Open research data is key to open science

‘The evidence for the benefits of sharing research data is overwhelming’ – the words of Ian Hrynaszkiewicz, Head of Data Publishing at Springer Nature, in his Wonkhe blog last month. It’s a powerful statement, and one that will likely be echoing around the halls of Westminster after the recent hearing of the House of Commons Science and Technology Select Committee on Research Integrity.

Sharing data, methods, and software can all support research integrity by ensuring research can be reproduced and by creating transparency. Being able to verify and build on research results can help accelerate research and science at scale, but in order to make this possible there has to be access to data, for reuse – and the road towards open access can be full of hurdles.

This year’s Open Access Week brought the focus firmly back to why the movement is critical to international research and collaboration with the theme ‘Open in order to…’ But what is it that we’re setting out to achieve?

Supporting open science

At Jisc it’s a theme which informs our work on a daily basis – we support our member universities and research institutes with a range of solutions to ensure the move towards open research data and open access to publications is achievable, and meets policy requirements. Open science is the goal on the horizon but to get there and play a part in the government’s plans for a flourishing research economy, we have to delve into the details, and the data.

Reuse of data can drive innovation – exactly what’s being called for in the UK industrial strategy and the Higher Education and Research Act – so what is stopping this process at present?

For starters, there’s an issue with interoperability – in other words, can the various bits of technical infrastructure talk to one another? It’s a well-known problem between primary and secondary care providers in the NHS, but perhaps less commonly envisaged as a problem for those clever folk in academia.

Secondary use, or analysis, of datasets means previously created data can be used for new projects. But without associated documentation, code, methods, or software, data may have little value. A lack of supplementary information alongside datasets can make them difficult to reuse singly or in combination with other data. Since data is usually collected with a particular research question in mind, reuse is rarely considered.

Other barriers to reuse of open data include a lack of licensing and provenance information; a lack of metadata (making it hard to search for useful datasets) and a lack of awareness among researchers of where to find open datasets.

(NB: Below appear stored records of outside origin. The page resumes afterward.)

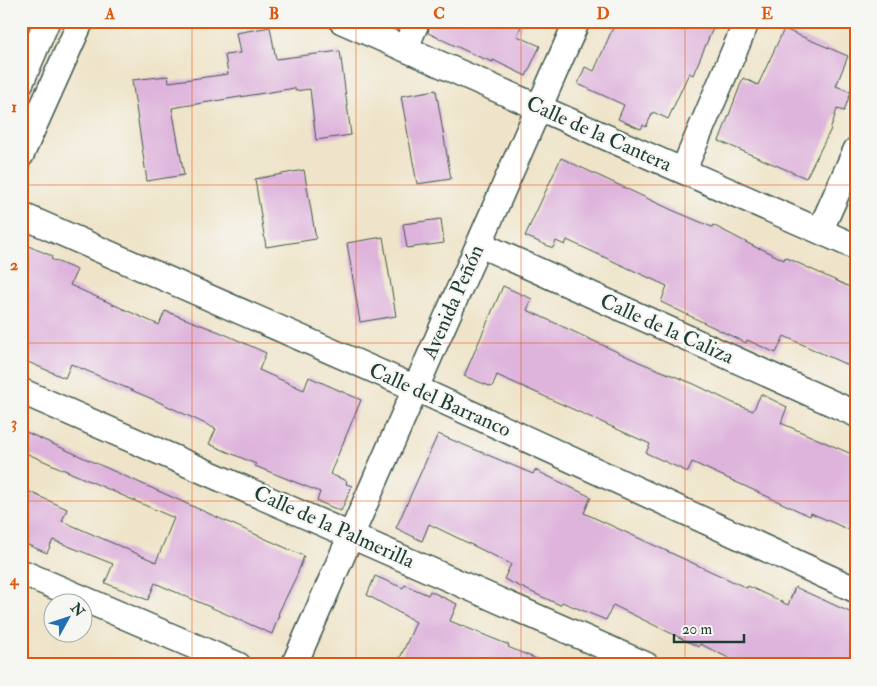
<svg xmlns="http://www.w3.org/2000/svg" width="877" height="686" viewBox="0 0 877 686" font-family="'IM FELL Double Pica',serif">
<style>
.building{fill:#deb3dc}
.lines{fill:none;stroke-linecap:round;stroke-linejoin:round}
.minor-casing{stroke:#3e564a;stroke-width:28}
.minor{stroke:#fff;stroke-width:25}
.grid{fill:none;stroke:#de580e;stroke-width:1;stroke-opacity:0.55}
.labels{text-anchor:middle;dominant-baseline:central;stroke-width:4.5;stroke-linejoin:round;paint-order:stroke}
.street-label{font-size:21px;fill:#1f3d34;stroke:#f6f6f2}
.neatline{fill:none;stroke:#de580e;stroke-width:2}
.grid-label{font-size:16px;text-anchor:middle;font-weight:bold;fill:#de580e}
</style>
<rect width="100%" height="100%" fill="#f6f6f2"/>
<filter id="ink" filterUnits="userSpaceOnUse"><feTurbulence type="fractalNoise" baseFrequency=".02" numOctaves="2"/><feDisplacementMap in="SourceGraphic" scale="10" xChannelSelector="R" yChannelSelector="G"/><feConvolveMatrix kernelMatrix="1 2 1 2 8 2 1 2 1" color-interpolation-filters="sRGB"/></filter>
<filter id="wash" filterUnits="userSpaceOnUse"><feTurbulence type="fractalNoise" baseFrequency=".0096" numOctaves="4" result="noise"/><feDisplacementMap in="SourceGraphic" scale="20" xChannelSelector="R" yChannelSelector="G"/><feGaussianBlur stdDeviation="1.12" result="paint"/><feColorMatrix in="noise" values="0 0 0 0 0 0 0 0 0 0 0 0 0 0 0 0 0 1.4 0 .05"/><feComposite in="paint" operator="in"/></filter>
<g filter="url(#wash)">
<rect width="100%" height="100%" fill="#efe4c9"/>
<g id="blocks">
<path class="building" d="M431 21H523L517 36 540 46 526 76 493 60V62L477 56 428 33Z
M616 21H716L693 75 689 73 668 119 653 112 646 127 643 125 641 129 618 119 624 105 578 84 585 67 594 71Z
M270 27 276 59 340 51 351 135 316 140 310 89 295 91V88L172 108 184 175 147 181 132 80 168 76 169 82 228 74 225 55 240 53 236 33Z
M784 29 848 56 836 86 851 92 844 111 837 109 830 131 806 178 719 141 743 78 758 85Z
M436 90 451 179 417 184 401 96Z
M561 158 672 210 712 227 713 225 759 249 760 248 784 260 785 257 856 290V369L784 336 776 353 747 340 746 343 661 302 667 286 567 240 565 245 556 241 553 248 525 236Z
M304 170 316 239 266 247 255 179Z
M441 219 444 243 407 248 403 224Z
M383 237 396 316 360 322 347 243Z
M26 245 52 256 51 259 77 270 70 285 159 325 165 311 222 333 266 353 259 370 304 390 309 377 361 400 330 474 347 481 346 484 352 486 341 511 317 501 320 492 255 466 256 464 209 444 216 429 159 402 71 364 65 378 21 359V256Z
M503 286 532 299 527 310 639 362 694 384 733 403 753 411 761 394 787 407 781 423 856 456V533L811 513 810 516 692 462 688 472 646 453 650 444 497 375 492 387 464 376Z
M26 432 304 556 297 575 278 614 279 615 272 634 155 583 148 600 105 583 113 564 53 540 47 553 21 542V488L67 509 62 521 156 562 174 518 21 451V445Z
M438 434 533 474 535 470 591 497 584 513 747 588 748 586 788 605 795 587 856 615V665H743L700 644 699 647 613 605 606 620 562 602 560 605 538 595 504 579 511 564 429 524 422 541 396 528Z
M375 576 403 588 405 585 428 595 430 591 457 604 450 621 509 645 508 647 551 665H397L416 622 367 595Z"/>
</g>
</g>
<g filter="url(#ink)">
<use href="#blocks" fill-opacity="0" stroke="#3e564a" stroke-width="1"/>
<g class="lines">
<defs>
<path id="minor" d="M342 21 856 247
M405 49 417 21
M21 82 47 21
M21 155 81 21
M683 171 747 21
M21 215 415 388 856 590
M820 231 856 150
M479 244 856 414
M21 391 646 665
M21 572 238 665
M294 665 577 21"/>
</defs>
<use href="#minor" class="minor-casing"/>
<use href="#minor" class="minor"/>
</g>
</g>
<path class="grid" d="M192 21V665M356 21V665M521 21V665M685 21V665M21 185H856M21 343H856M21 501H856"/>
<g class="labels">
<g class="street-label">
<text transform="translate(599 134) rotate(24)">Calle de la Cantera</text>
<text transform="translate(453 302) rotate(-66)">Avenida Peñón</text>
<text transform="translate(667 329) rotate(24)">Calle de la Caliza</text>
<text transform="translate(440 400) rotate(24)">Calle del Barranco</text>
<text transform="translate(334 527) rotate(24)">Calle de la Palmerilla</text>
</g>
</g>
<rect width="877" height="686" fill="none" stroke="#f6f6f2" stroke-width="55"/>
<g transform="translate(68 618) rotate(50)"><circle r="24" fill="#f6f6f2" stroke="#a0aca6"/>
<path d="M0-4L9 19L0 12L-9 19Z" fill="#1f6fb2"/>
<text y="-8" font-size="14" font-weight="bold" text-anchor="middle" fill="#1f3d34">N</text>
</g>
<path d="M674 634v8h70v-8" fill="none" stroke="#1f3d34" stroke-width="2.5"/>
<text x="682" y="634" font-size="15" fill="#1f3d34" stroke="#f6f6f2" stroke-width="4" paint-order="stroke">20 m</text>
<rect x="28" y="28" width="822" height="630" class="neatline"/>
<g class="grid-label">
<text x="110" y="19">A</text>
<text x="274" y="19">B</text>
<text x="439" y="19">C</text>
<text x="603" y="19">D</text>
<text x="767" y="19">E</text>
<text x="14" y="112">1</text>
<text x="14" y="270">2</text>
<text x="14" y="428">3</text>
<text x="14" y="585">4</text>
</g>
</svg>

Researchers are also concerned that they may lose their competitive advantage if they share their data for use, reuse, or combination with other data.

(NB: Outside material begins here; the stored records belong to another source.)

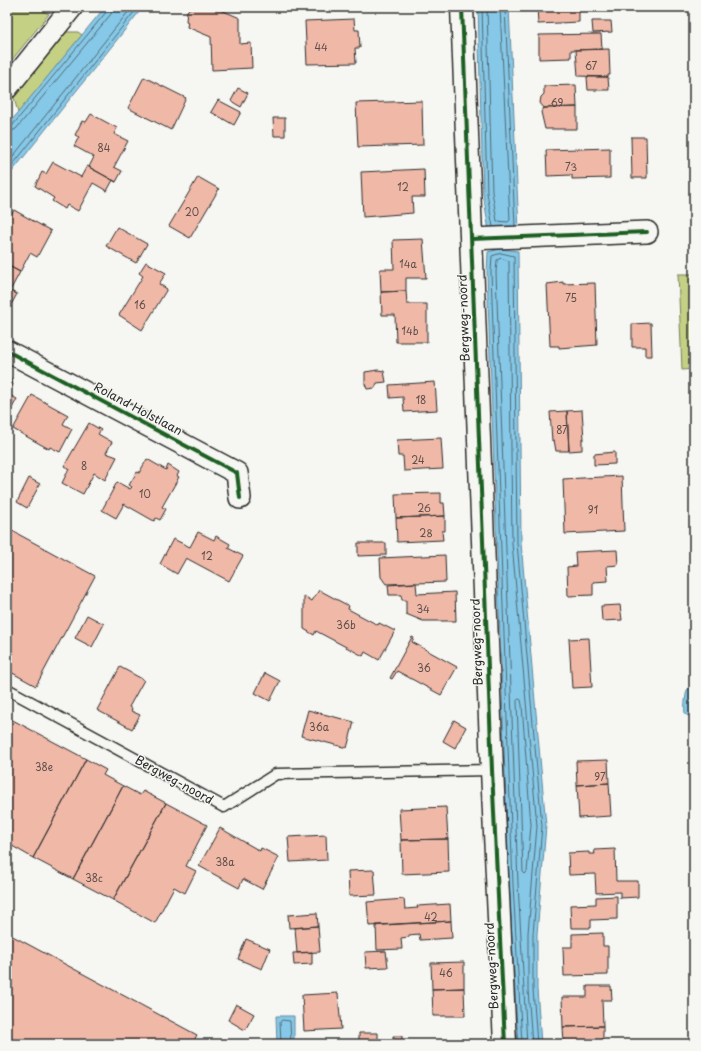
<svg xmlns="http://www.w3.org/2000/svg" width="701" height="1051" font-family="'Playpen Sans',sans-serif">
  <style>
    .green { fill: #c4d084; stroke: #787e58 }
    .water { fill: #86c8e7; stroke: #62899c }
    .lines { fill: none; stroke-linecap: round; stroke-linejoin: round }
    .shore { stroke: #4f6a76; stroke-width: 1 }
    .building { fill: #f0b8a7; stroke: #2b2b2b }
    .lane-casing { stroke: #2b2b2b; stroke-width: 13 }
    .street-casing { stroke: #2b2b2b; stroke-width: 24 }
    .secondary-casing { stroke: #2b2b2b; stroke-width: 25 }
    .lane { stroke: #f6f6f2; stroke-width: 10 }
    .street { stroke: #f6f6f2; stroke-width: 21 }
    .secondary { stroke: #f6f6f2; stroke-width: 22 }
    .cycleway-casing { stroke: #f6f6f2; stroke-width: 6 }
    .cycleway { stroke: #1b5e20; stroke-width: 4 }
    .labels { text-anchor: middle; stroke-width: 3; stroke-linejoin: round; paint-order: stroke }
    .number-label { font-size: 10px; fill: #5c4e4a }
    .street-label { font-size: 12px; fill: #2b2b2b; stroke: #f6f6f2 }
  </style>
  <rect width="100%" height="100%" fill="#f6f6f2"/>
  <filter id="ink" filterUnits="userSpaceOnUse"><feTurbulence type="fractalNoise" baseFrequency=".025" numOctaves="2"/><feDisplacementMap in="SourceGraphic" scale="8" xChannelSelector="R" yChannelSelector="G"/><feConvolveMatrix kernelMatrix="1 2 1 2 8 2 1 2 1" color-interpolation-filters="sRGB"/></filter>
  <g filter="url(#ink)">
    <!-- green -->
    <path class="green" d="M7,7H35L49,14L7,66Z
      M62,32H78L82,35L18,113L13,94Z
      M678,274H694V369L682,370Z"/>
    <!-- water -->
    <path class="water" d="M105,7H143L7,178V126Z
      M478,7H509L519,231H489L483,193Z
      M500,249L518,251L521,543L546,826L537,934V989L541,1044H518L509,885L487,272L488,252Z
      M691,687H694V719L685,714C684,707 685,698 687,690Z
      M276,1016H294V1044H277Z"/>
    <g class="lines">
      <!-- shore -->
      <path class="shore" d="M482,7L487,193L493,227
        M487,7L492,192L497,221L508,222L510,220L500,7
        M505,7L515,226
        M7,128L12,126L107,11L108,7
        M7,133L16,129L111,14L113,7
        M7,164L132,7
        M7,172L138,7
        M519,699L521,700L522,705L531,825L527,872L525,874L523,872L517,701Z
        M281,1044L280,1022L282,1020L290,1021L291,1044
        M522,1044L513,885L491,272L492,256L501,253L514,256L517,543L542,826L533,934V989L537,1044
        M527,1044L518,884L496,272L497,260L501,258L509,261L512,543L537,826L528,933V990L532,1044"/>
    </g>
    <!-- building -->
    <path class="building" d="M191,7H214L240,18V44L251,43L252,68L212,70L211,37L187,27L188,22L186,21L187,11Z
      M537,7H579V22L538,24Z
      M354,19L355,30H359L360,48H355L356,63L307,64L305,21Z
      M592,21H611L612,32L593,33Z
      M601,34L602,49L571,50V58L539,59V35Z
      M609,49L610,75H608V77L578,76L576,50Z
      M144,77L186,98L171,130L128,108Z
      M587,77H608L609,90H588Z
      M576,85L577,107L544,108L540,103L541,97L544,94V86Z
      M238,88L248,93L241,107L231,101Z
      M218,100L241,112L234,125L211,112Z
      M422,101L423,145L358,147L356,103Z
      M577,107V129H545L541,112L544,108Z
      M91,114L117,128L114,134L128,141L114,167L122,171L116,182L89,167L94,157L74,146L79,137L75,135L82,121L86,122Z
      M273,118H285V136H274Z
      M631,137H646L647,178H632Z
      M610,148V178L572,179V175L547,176L546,150Z
      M53,162L81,177L87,166L116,182L113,180L107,191L93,183L78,211L67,205L65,209L52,201L54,198L35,186L42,172L46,174Z
      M424,169L425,197H412L413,213L363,217L361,172Z
      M198,177L219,189L190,238L169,226Z
      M14,210L51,231L37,257L30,253L20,272L7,265V246L9,242L7,241V222Z
      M117,227L147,244L136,263L106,246Z
      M423,239L426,278H406V291L381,292L380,269H394L393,240Z
      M146,262L166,273L159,284L167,289L142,330L119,315L143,276L139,273Z
      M7,265L20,272L10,291L17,294L7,312Z
      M563,282V284L595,283L597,345L559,348V346H550L547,284Z
      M406,291L407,304H427V342H396L395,315H382L381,292Z
      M651,323L652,356H645V347H632V324Z
      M378,370L384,371L386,382L377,383L375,388L367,389L365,384V372Z
      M7,376L11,378L13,385L7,394L17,399L7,417Z
      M435,382L437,410L404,412L403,397L390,398L389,385Z
      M32,395L68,415L63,424L72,429L60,452L50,447L49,449L13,429Z
      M582,410L584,439H582V450L569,451L567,411Z
      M567,411L569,451H556L554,440L552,441L550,412Z
      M89,423L101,430L98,434L112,442L106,453L117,457L105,480L94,473L83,494L62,483L69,469L64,466Z
      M441,438L443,469L404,471L403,456H398L397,440Z
      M615,452V464L594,465V454Z
      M147,459L166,470L168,465L179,472L177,476L179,477L162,507L166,509L160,520L156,518L154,521L124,504L116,518L102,510L117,482L130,489L132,487L129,485L137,472L139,473Z
      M622,476L624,531L565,534L563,479Z
      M29,478L40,484L27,508L17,502Z
      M441,493V503H444L445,516L396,518L395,494Z
      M445,516V531H442L443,540L397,542L396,518Z
      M7,528L95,576L36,686L7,670Z
      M198,532L214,540L216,536L230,544L228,548L243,556L229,581L186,558L177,574L160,564L173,539L190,547Z
      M358,543H386V555L358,556Z
      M617,550L618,565L607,566L608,581L593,582V595L568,596L567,567L576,566L575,552Z
      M445,555L446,582L386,584L381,577L380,558Z
      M416,583L417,594L455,592L456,621H423L406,614V600H402L401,595H389L388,585Z
      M319,590L349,606L348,609L378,625L379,623L395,631L379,660L365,652L363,656L316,631L314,635L304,629V596L312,601Z
      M620,605L622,620L602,621L601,606Z
      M87,615L104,624L92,647L75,638Z
      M412,637L414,638L412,642L457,667L441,695L397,671L392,679L390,678Z
      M589,638L592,687L572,688L569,639Z
      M120,667L144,680L129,707L132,709L131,711L140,715L132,729L97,710Z
      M265,673L280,681L270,701L255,693Z
      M308,710L354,722L347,748L301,736Z
      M7,717L86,759L33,858L7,843Z
      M454,720L466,727L455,748L443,741Z
      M86,759L106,770L103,775L123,786L73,879L33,858Z
      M608,760L609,783L577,785L576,761Z
      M609,783L611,816L579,818L577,785Z
      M123,786L140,795L143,791L166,803L113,900L73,879Z
      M166,803L207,825L186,866L196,871L185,893L174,887L155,923L113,900Z
      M446,807L448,839L401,840L399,809Z
      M220,828L260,851L261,848L279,857L262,889L243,879L239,888L199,866Z
      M326,835L327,860L290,862L288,837Z
      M448,839L449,872L402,874L401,840Z
      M615,849L616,881H638V897L620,898V892L596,893L595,874L569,875L568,853L589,852V854H595L594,850Z
      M374,870L376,895L349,896L348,871Z
      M617,896V919L591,920V928H571L570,905L596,904V897Z
      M404,899L405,909L418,908L417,906L450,904L451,921L369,926L367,902Z
      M317,913L318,926L289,928L288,915Z
      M451,921L452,938L420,940L419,934L409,935V937L401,938L402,949L377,950L376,925Z
      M318,926L320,952L297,953L295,928Z
      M7,933L197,1035L192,1044H7Z
      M603,933V946H608V975L564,976L563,947H572V934Z
      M246,939L270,949L262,969L238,959Z
      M386,951L388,967L366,968L365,952Z
      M312,952V964L294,965L293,953Z
      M464,962V988L432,989L431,963Z
      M587,986H611L612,1000H602L603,1026L563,1027L562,997H587Z
      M464,988L465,1016H433L432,989Z
      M338,993L341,1029L304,1031L302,995Z
      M236,1004L254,1014L245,1030L228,1020Z
      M603,1026V1044H564L563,1027Z
      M359,1033H378V1044H359Z
      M393,1036H402V1044H393Z"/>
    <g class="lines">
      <!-- lane casing -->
      <g class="lane-casing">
        <path id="lane" d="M7,689L224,807L276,774L492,770"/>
      </g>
      <!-- street casing -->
      <g class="street-casing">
        <path id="street" d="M7,88L72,7
          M471,239L647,232
          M7,351L237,473L240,498"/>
      </g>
      <!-- secondary casing -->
      <g class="secondary-casing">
        <path id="secondary" d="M462,7L492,770L505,1044"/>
      </g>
      <!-- lane -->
      <use href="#lane" class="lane"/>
      <!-- street -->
      <use href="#street" class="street"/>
      <!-- secondary -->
      <use href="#secondary" class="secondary"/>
      <!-- cycleway casing -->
      <g class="cycleway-casing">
        <path id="cycleway" d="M462,7L492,770L505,1044
          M471,239L647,232
          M7,351L237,473L240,498"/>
      </g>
      <!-- cycleway -->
      <use href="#cycleway" class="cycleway"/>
    </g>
  </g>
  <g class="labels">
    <!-- number labels -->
    <g class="number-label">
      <text x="321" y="51">44</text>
      <text x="591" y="70">67</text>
      <text x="557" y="107">69</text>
      <text x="104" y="152">84</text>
      <text x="571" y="171">73</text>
      <text x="403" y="191">12</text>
      <text x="192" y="216">20</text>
      <text x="408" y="268">14a</text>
      <text x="571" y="302">75</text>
      <text x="140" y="309">16</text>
      <text x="410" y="335">14b</text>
      <text x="421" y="404">18</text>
      <text x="562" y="434">87</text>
      <text x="418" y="464">24</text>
      <text x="84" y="470">8</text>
      <text x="145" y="498">10</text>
      <text x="424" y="512">26</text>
      <text x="593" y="514">91</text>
      <text x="426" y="537">28</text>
      <text x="207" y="560">12</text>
      <text x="423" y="613">34</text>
      <text x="346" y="629">36b</text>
      <text x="424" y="672">36</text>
      <text x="319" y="731">36a</text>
      <text x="44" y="771">38e</text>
      <text x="600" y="781">97</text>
      <text x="225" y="866">38a</text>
      <text x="94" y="882">38c</text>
      <text x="431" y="921">42</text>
      <text x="446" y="977">46</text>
    </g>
    <!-- street labels -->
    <g class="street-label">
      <text transform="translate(464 318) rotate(-92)" y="4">Bergweg-noord</text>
      <text transform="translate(138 409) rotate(28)" y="4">Roland Holstlaan</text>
      <text transform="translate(477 642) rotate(-92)" y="4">Bergweg-noord</text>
      <text transform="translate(174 780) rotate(29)" y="4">Bergweg-noord</text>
      <text transform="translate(492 966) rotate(-93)" y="4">Bergweg-noord</text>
    </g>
  </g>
  <!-- margin -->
  <rect width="701" height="1051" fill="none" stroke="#f6f6f2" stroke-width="24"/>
  <rect x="12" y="12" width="677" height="1027" fill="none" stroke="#2b2b2b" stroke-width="1.5" filter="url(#ink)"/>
</svg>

The Science and Technology Committee hearing into research integrity considered the ‘crisis in reproducibility’ and how fraud can be stamped out. As Borgman reported earlier this year, reproducibility is often cited as a key reason to share data, in which case data will need to be routinely made open with its associated documentation, code, and software… whatever is needed to verify the results using the same methods. We still need to develop a better understanding of what prevents researchers (and their institutions) from adopting open practices so that interventions can be targeted successfully.

Developing policy

The Open Research Data Taskforce is developing a road map for the UK to meet the aspirations of the Concordat on Open Research Data , but should this go further given the concerns of the inquiry into research integrity?

In part what’s needed are the technological platforms that support research workflows, but, alongside the nuts and bolts, there are of course policy, cultural and skills issues to be tackled before we can see open research data as business as usual for the research community (and their collaborators outside of academia). Changes take time, and the policy framework has to be right in order to drive forward the infrastructure solutions, and the funding, to a sector that aims to support modern research but is having to balance a number of pressures from government and changes.

Meeting open research data aspirations requires services and tools so it is easy for a researcher to store, access and reuse data. This requires curation, storage and access services and technical infrastructure. At Jisc, we are currently working with 17 higher education institutions to develop a shared service solution with a good user experience and cost efficiencies built in. This Research Data Shared Service aims to smooth the path towards efficient research data management. This will facilitate open access to research data, in a sustainable way, and with the necessary archiving and preservation of datasets. Working collaboratively optimises the development a sustainable solution in what is a new area of responsibility for universities.

Open science is not a lofty goal, but our universities and research institutions are at different stages along the road to producing open research data. Fortunately the sector is keen to share their knowledge to support others and there is a huge wealth of open access good practice to draw upon.
Without Government and the public research funding bodies also taking responsibility for ensuring that good practice is embedded in policy, how can we incentivise the behaviours and create a data environment conducive to open research?

The inquiring society will benefit from open science – but we need inquiring minds right now, to make sure we get this right.